あまりにも出来すぎていた。こんなにいとも簡単に私を犯人に立てあげるた奴らは裏で何を目的としていたのか気になった。父も死に、私を犯人に仕立て上げるなんて回りくどいやり方をしなくても、私一人を殺す方がずっと楽なのではないか。
拘束されるまで一刻の猶予もない。こんな状況で証拠が捏造されたものであり、私が無実であることを証明し逆転するなんてことは不可能だ。そんなことはわかっていた。しかし、このまま何もせず死ぬよりも、誰かの陰謀と思い込み復讐を胸に誓う方がずっと楽だった。

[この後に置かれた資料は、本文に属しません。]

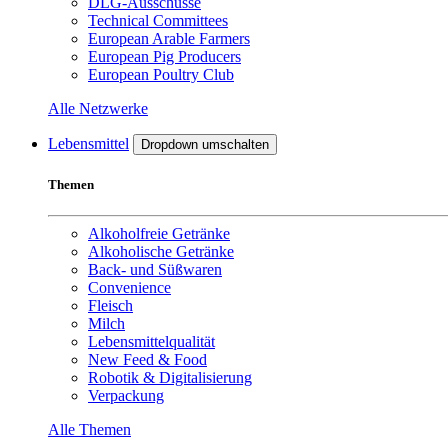
DLG-Ausschüsse
Technical Committees
European Arable Farmers
European Pig Producers
European Poultry Club
Alle Netzwerke
Lebensmittel
Dropdown umschalten
Themen
Alkoholfreie Getränke
Alkoholische Getränke
Back- und Süßwaren
Convenience
Fleisch
Milch
Lebensmittelqualität
New Feed & Food
Robotik & Digitalisierung
Verpackung
Alle Themen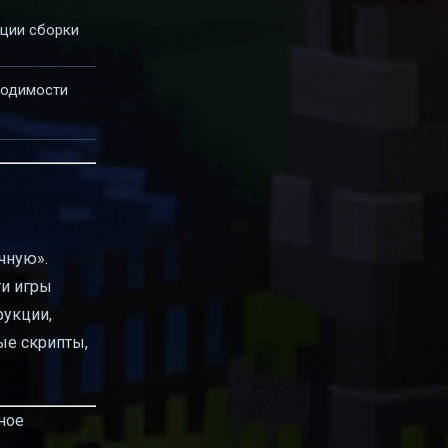
кции сборки
бходимости
чную».
ти игры
рукции,
вые скрипты,
ное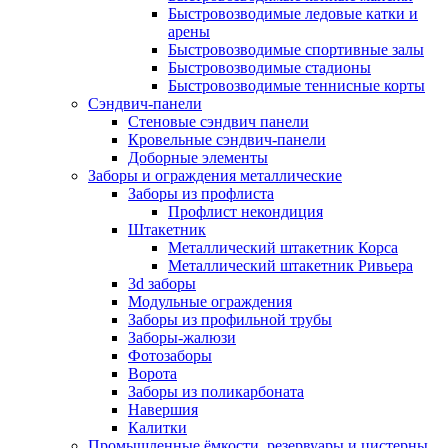
Быстровозводимые ледовые катки и
арены
Быстровозводимые спортивные залы
Быстровозводимые стадионы
Быстровозводимые теннисные корты
Сэндвич-панели
Стеновые сэндвич панели
Кровельные сэндвич-панели
Доборные элементы
Заборы и ограждения металлические
Заборы из профлиста
Профлист некондиция
Штакетник
Металлический штакетник Корса
Металлический штакетник Ривьера
3d заборы
Модульные ограждения
Заборы из профильной трубы
Заборы-жалюзи
Фотозаборы
Ворота
Заборы из поликарбоната
Навершия
Калитки
Промышленные ёмкости, резервуары и цистерны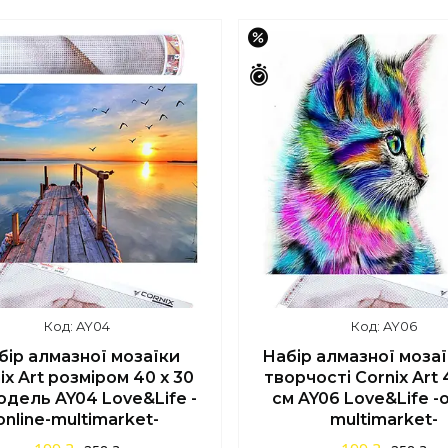
Купити
Купити
%
–44%
шилось 42 дні
Залишилось 42 дні
AY04
AY06
бір алмазної мозаїки
Набір алмазної моза
ix Art розміром 40 x 30
творчості Cornix Art 
одель AY04 Love&Life -
см AY06 Love&Life -o
online-multimarket-
multimarket-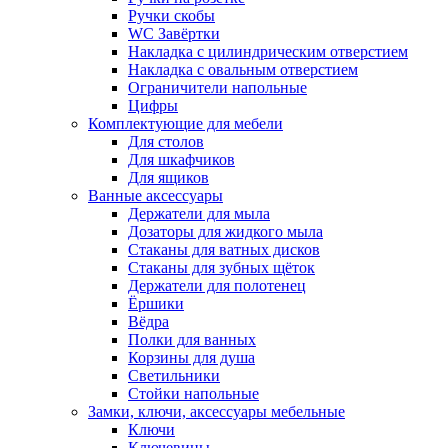
Ручки скобы
WC Завёртки
Накладка с цилиндрическим отверстием
Накладка с овальным отверстием
Ограничители напольные
Цифры
Комплектующие для мебели
Для столов
Для шкафчиков
Для ящиков
Ванные аксессуары
Держатели для мыла
Дозаторы для жидкого мыла
Стаканы для ватных дисков
Стаканы для зубных щёток
Держатели для полотенец
Ёршики
Вёдра
Полки для ванных
Корзины для душа
Светильники
Стойки напольные
Замки, ключи, аксессуары мебельные
Ключи
Ключевины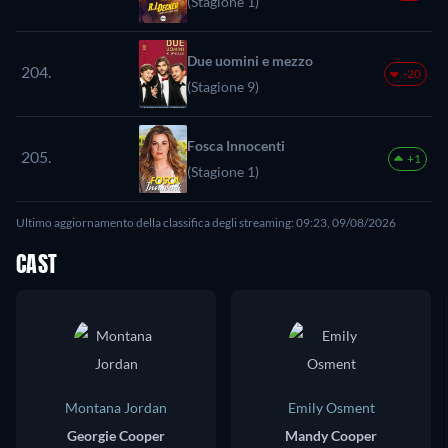
(Stagione 1)
Due uomini e mezzo
204.
-20
(Stagione 9)
Fosca Innocenti
205.
+1
(Stagione 1)
Ultimo aggiornamento della classifica degli streaming: 09:23, 09/08/2026
CAST
Montana Jordan
Emily Osment
Georgie Cooper
Mandy Cooper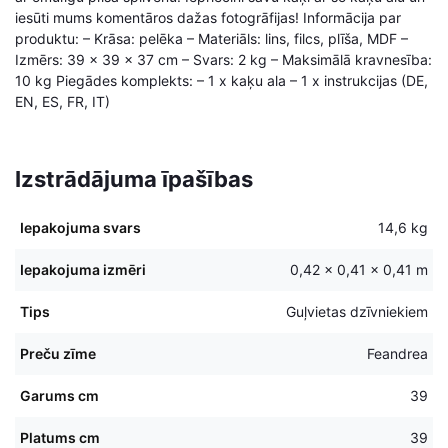
iesūti mums komentāros dažas fotogrāfijas! Informācija par
produktu: – Krāsa: pelēka – Materiāls: lins, filcs, plīša, MDF –
Izmērs: 39 x 39 x 37 cm – Svars: 2 kg – Maksimālā kravnesība:
10 kg Piegādes komplekts: – 1 x kaķu ala – 1 x instrukcijas (DE,
EN, ES, FR, IT)
Izstrādājuma īpašības
Iepakojuma svars
14,6 kg
Iepakojuma izmēri
0,42 × 0,41 × 0,41 m
Tips
Guļvietas dzīvniekiem
Preču zīme
Feandrea
Garums cm
39
Platums cm
39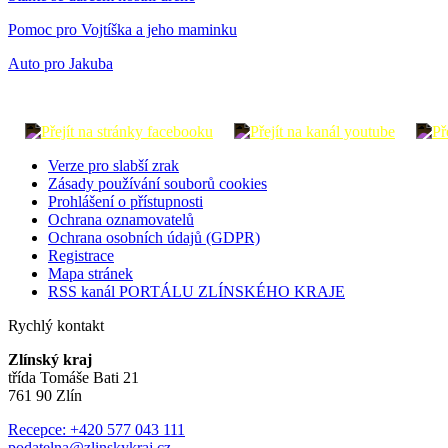
Pomoc pro Vojtíška a jeho maminku
Auto pro Jakuba
Verze pro slabší zrak
Zásady používání souborů cookies
Prohlášení o přístupnosti
Ochrana oznamovatelů
Ochrana osobních údajů (GDPR)
Registrace
Mapa stránek
RSS kanál PORTÁLU ZLÍNSKÉHO KRAJE
Rychlý kontakt
Zlínský kraj
třída Tomáše Bati 21
761 90 Zlín
Recepce: +420 577 043 111
podatelna@zlinskykraj.cz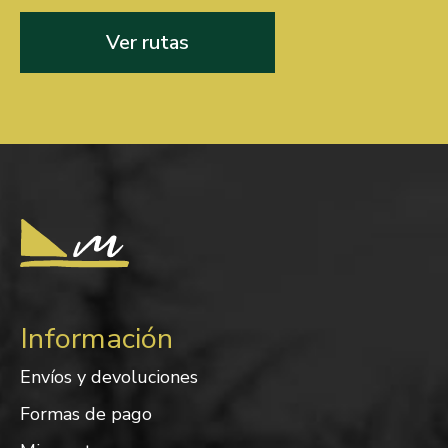
Ver rutas
Información
Envíos y devoluciones
Formas de pago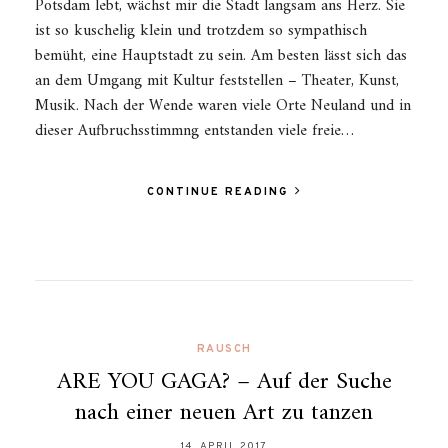
Potsdam lebt, wächst mir die Stadt langsam ans Herz. Sie
ist so kuschelig klein und trotzdem so sympathisch
bemüht, eine Hauptstadt zu sein. Am besten lässt sich das
an dem Umgang mit Kultur feststellen – Theater, Kunst,
Musik. Nach der Wende waren viele Orte Neuland und in
dieser Aufbruchsstimmng entstanden viele freie…
CONTINUE READING
RAUSCH
ARE YOU GAGA? – Auf der Suche
nach einer neuen Art zu tanzen
14. APRIL 2017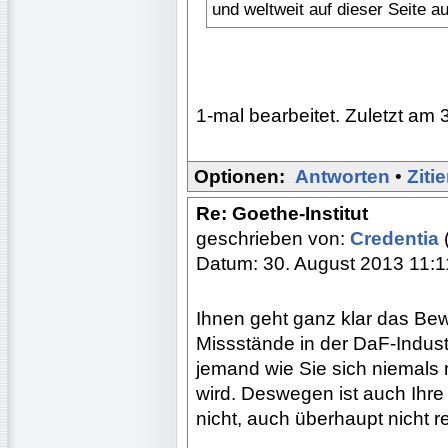
und weltweit auf dieser Seite a
1-mal bearbeitet. Zuletzt am 
Optionen:
Antworten
•
Ziti
Re: Goethe-Institut
geschrieben von:
Credentia
Datum: 30. August 2013 11:1
Ihnen geht ganz klar das Be
Missstände in der DaF-Indust
jemand wie Sie sich niemals 
wird. Deswegen ist auch Ihre
nicht, auch überhaupt nicht r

そんなあくる日の夜、夢を見た。平時は悪夢ばかりを見ていたが、この日だけは違った。夢の中の私は子供で、時刻は使用人たちも寝静まった深夜。月明かりだけが部屋を照らし、あたりは静まり返っている。ひんやりとした空気の中、ベットから飛び降り、扉を開いた。ギィっと音を立てた扉から廊下を覗き見る。やはり誰もいない。月明かりだけが頼りの中、私は何かに導かれるように迷わずに歩みを進める。

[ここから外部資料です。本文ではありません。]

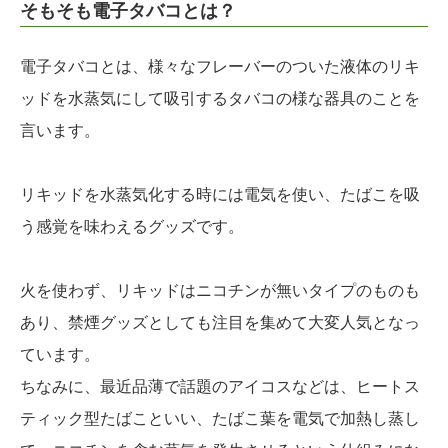
そもそも電子タバコとは？
電子タバコとは、様々なフレーバーのついた液体のリキ
ッドを水蒸気にして吸引するタバコの様な器具のことを
言います。
リキッドを水蒸気化する時には電気を使い、たばこを吸
う感覚を味わえるグッズです。
火を使わず、リキッドはニコチンが無いタイプのものも
あり、禁煙グッズとしても注目を集めて大変人気となっ
ています。
ちなみに、最近品薄で話題のアイコスなどは、ヒートス
ティック型たばこといい、たばこ葉を電気で加熱し蒸し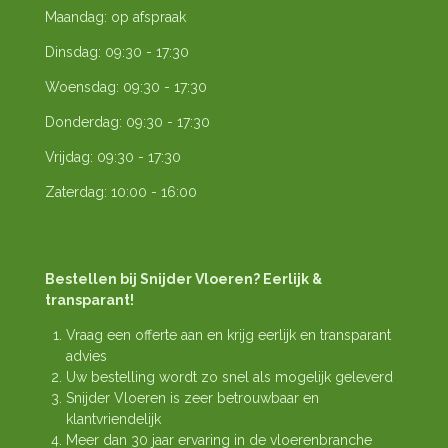
Maandag: op afspraak
Dinsdag: 09:30 - 17:30
Woensdag: 09:30 - 17:30
Donderdag: 09:30 - 17:30
Vrijdag: 09:30 - 17:30
Zaterdag: 10:00 - 16:00
Bestellen bij Snijder Vloeren? Eerlijk &
transparant!
Vraag een offerte aan en krijg eerlijk en transparant
advies
Uw bestelling wordt zo snel als mogelijk geleverd
Snijder Vloeren is zeer betrouwbaar en
klantvriendelijk
Meer dan 30 jaar ervaring in de vloerenbranche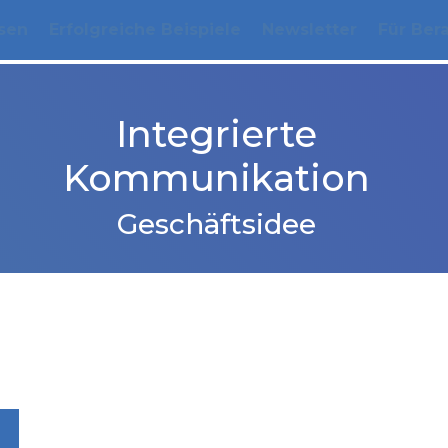
sen
Erfolgreiche Beispiele
Newsletter
Für Ber
Integrierte
Kommunikation
Geschäftsidee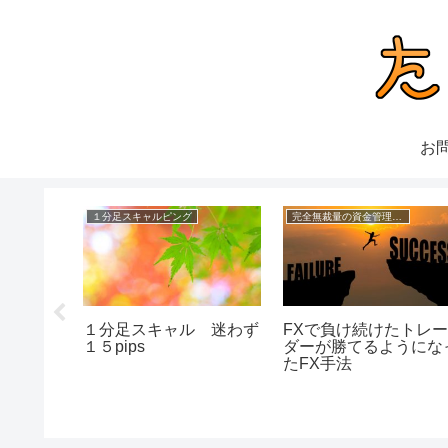
お
１分足スキャルピング
完全無裁量の資金管理FX
績の１分
１分足スキャル 迷わず
FXで負け続けたトレ
１５pips
ダーが勝てるようにな
たFX手法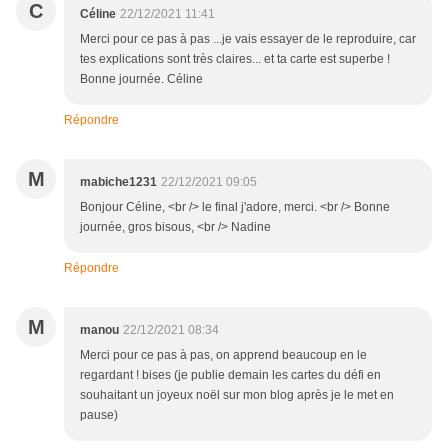
C
Céline
22/12/2021 11:41
Merci pour ce pas à pas ...je vais essayer de le reproduire, car
tes explications sont très claires... et ta carte est superbe !
Bonne journée. Céline
Répondre
M
mabiche1231
22/12/2021 09:05
Bonjour Céline, <br /> le final j'adore, merci. <br /> Bonne
journée, gros bisous, <br /> Nadine
Répondre
M
manou
22/12/2021 08:34
Merci pour ce pas à pas, on apprend beaucoup en le
regardant ! bises (je publie demain les cartes du défi en
souhaitant un joyeux noël sur mon blog après je le met en
pause)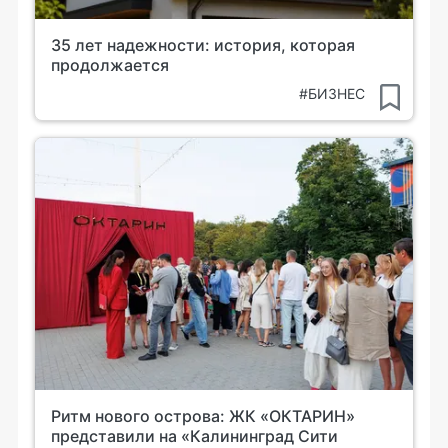
35 лет надежности: история, которая
продолжается
#БИЗНЕС
Ритм нового острова: ЖК «ОКТАРИН»
представили на «Калининград Сити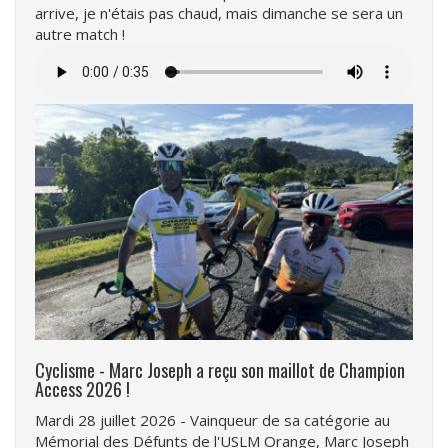
arrive, je n'étais pas chaud, mais dimanche se sera un
autre match !
Fichier
audio
Cyclisme - Marc Joseph a reçu son maillot de Champion
Access 2026 !
Mardi 28 juillet 2026 - Vainqueur de sa catégorie au
Mémorial des Défunts de l'USLM Orange, Marc Joseph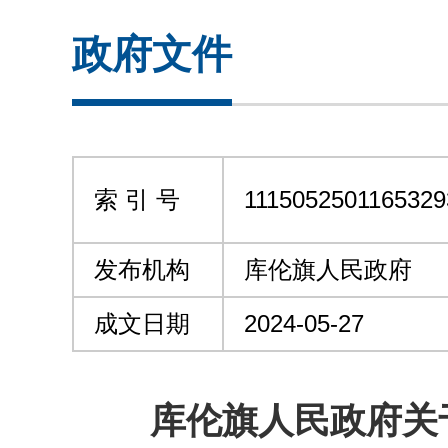
政府文件
索 引 号
1115052501165329
发布机构
库伦旗人民政府
成文日期
2024-05-27
库伦旗人民政府关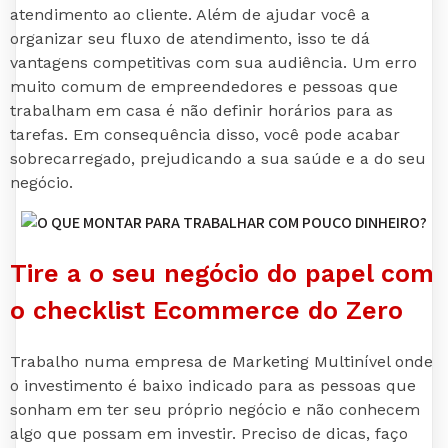
atendimento ao cliente. Além de ajudar você a
organizar seu fluxo de atendimento, isso te dá
vantagens competitivas com sua audiência. Um erro
muito comum de empreendedores e pessoas que
trabalham em casa é não definir horários para as
tarefas. Em consequência disso, você pode acabar
sobrecarregado, prejudicando a sua saúde e a do seu
negócio.
Tire a o seu negócio do papel com
o checklist Ecommerce do Zero
Trabalho numa empresa de Marketing Multinível onde
o investimento é baixo indicado para as pessoas que
sonham em ter seu próprio negócio e não conhecem
algo que possam em investir. Preciso de dicas, faço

子供の頃の私なら、絶対にしない行動だ。子供なら、その特有の想像力を働かせてしまい、夜中に目覚めても布団に潜り込み、朝が来るまで待っていたことだろう。しかし、この夢の中の私は違った。一寸の迷いもなく、布団から出たと思えば部屋から出て、どこかへ向かっているのだ。この光景を第三者視点から見ていた私は、この光景にふと既視感を覚えた。
そうだ。私はこの景色を知っている。
確か、あの人は私が人生最大の窮地に陥った時にこの記憶の封印は解かれると言っていた。まさに今がその時なのだろう。それを思い出せば、あとは記憶が澄んだ川の流れのように頭の中に入ってくる。

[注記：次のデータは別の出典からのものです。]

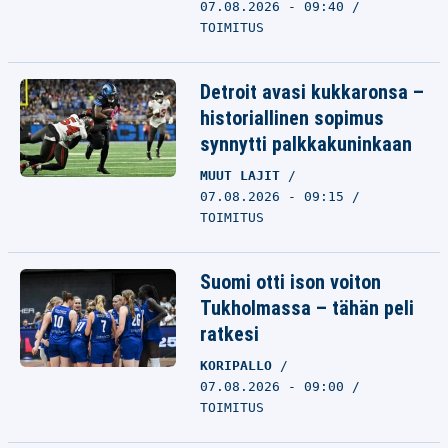
07.08.2026 - 09:40
TOIMITUS
Detroit avasi kukkaronsa –
historiallinen sopimus
synnytti palkkakuninkaan
MUUT LAJIT
07.08.2026 - 09:15
TOIMITUS
Suomi otti ison voiton
Tukholmassa – tähän peli
ratkesi
KORIPALLO
07.08.2026 - 09:00
TOIMITUS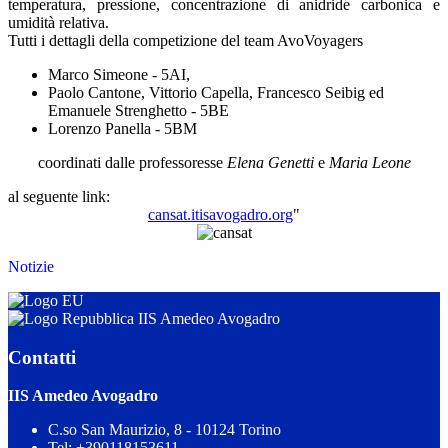
temperatura, pressione, concentrazione di anidride carbonica e
umidità relativa.
Tutti i dettagli della competizione del team AvoVoyagers
Marco Simeone - 5AI,
Paolo Cantone, Vittorio Capella, Francesco Seibig ed
Emanuele Strenghetto - 5BE
Lorenzo Panella - 5BM
coordinati dalle professoresse
Elena Genetti
e
Maria Leone
al seguente link:
cansat.itisavogadro.org
"
Notizie
IIS Amedeo Avogadro
Contatti
IIS Amedeo Avogadro
C.so San Maurizio, 8 - 10124 Torino
Tel:
+390118153611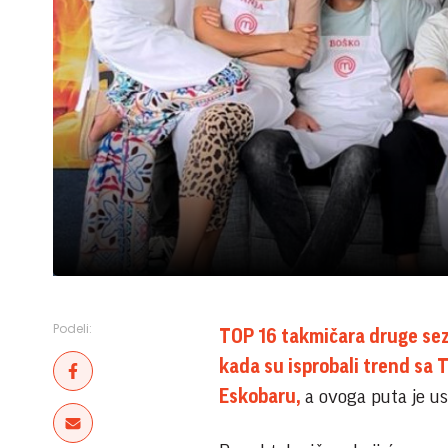
Podeli:
TOP 16 takmičara druge sez
kada su isprobali trend sa T
Eskobaru,
a ovoga puta je us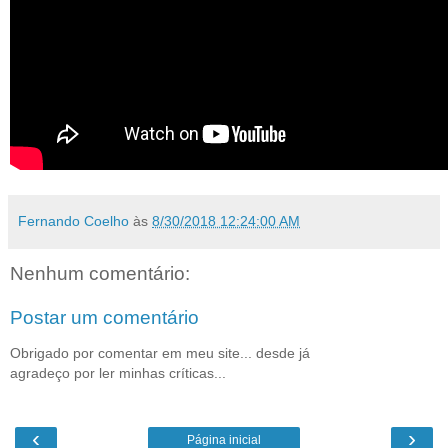
Fernando Coelho
às
8/30/2018 12:24:00 AM
Nenhum comentário:
Postar um comentário
Obrigado por comentar em meu site... desde já
agradeço por ler minhas críticas...
‹
›
Página inicial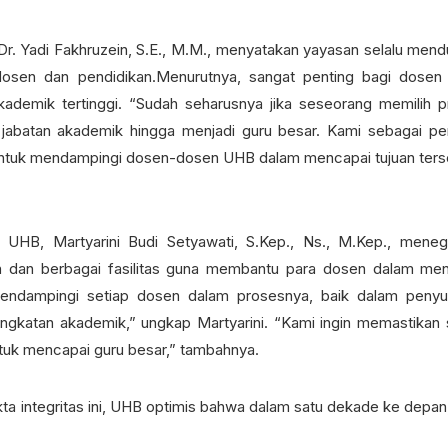
r. Yadi Fakhruzein, S.E., M.M., menyatakan yayasan selalu men
osen dan pendidikan.Menurutnya, sangat penting bagi dosen
kademik tertinggi. “Sudah seharusnya jika seseorang memilih p
 jabatan akademik hingga menjadi guru besar. Kami sebagai p
ntuk mendampingi dosen-dosen UHB dalam mencapai tujuan ters
I UHB, Martyarini Budi Setyawati, S.Kep., Ns., M.Kep., mene
 dan berbagai fasilitas guna membantu para dosen dalam me
mendampingi setiap dosen dalam prosesnya, baik dalam peny
epangkatan akademik,” ungkap Martyarini. “Kami ingin memastikan 
tuk mencapai guru besar,” tambahnya.
 integritas ini, UHB optimis bahwa dalam satu dekade ke depan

そうあの人は、あの廊下を歩いた先にある図書室の窓辺に佇んでいたのだ。その体は透けていたにもかかわらず、私は恐怖心というものを抱かずにその人に話しかけた。
するとその人は、この家に伝わる秘宝の在処と時を一度だけ戻す魔法を教えてくれたのだ。
回帰前は、魔法を発動させるための魔法陣やその術を発動させるのに必要なアイテムを秘密裏に入手するために昼夜を問わず動いていたせいで、この家に伝わるという秘宝については残念ながら取りに行く余裕はなかったし、術を発動させる準備が丁度出来た頃、騎士たちが私を拘束した上で貴族用の牢獄に収監したため、やはりその秘宝とやらを探すことは叶わなかった。
だがしかし、あの人が時を戻す魔法と共に教えてくれた物なのだから、極めて重要な物で間違いないだろう。
その秘宝が眠る場所につながる秘密通路の位置についてはすでにあの人から聞いている。
そうなれば、私のすることはただ一つ。その秘宝を早急に入手することだ。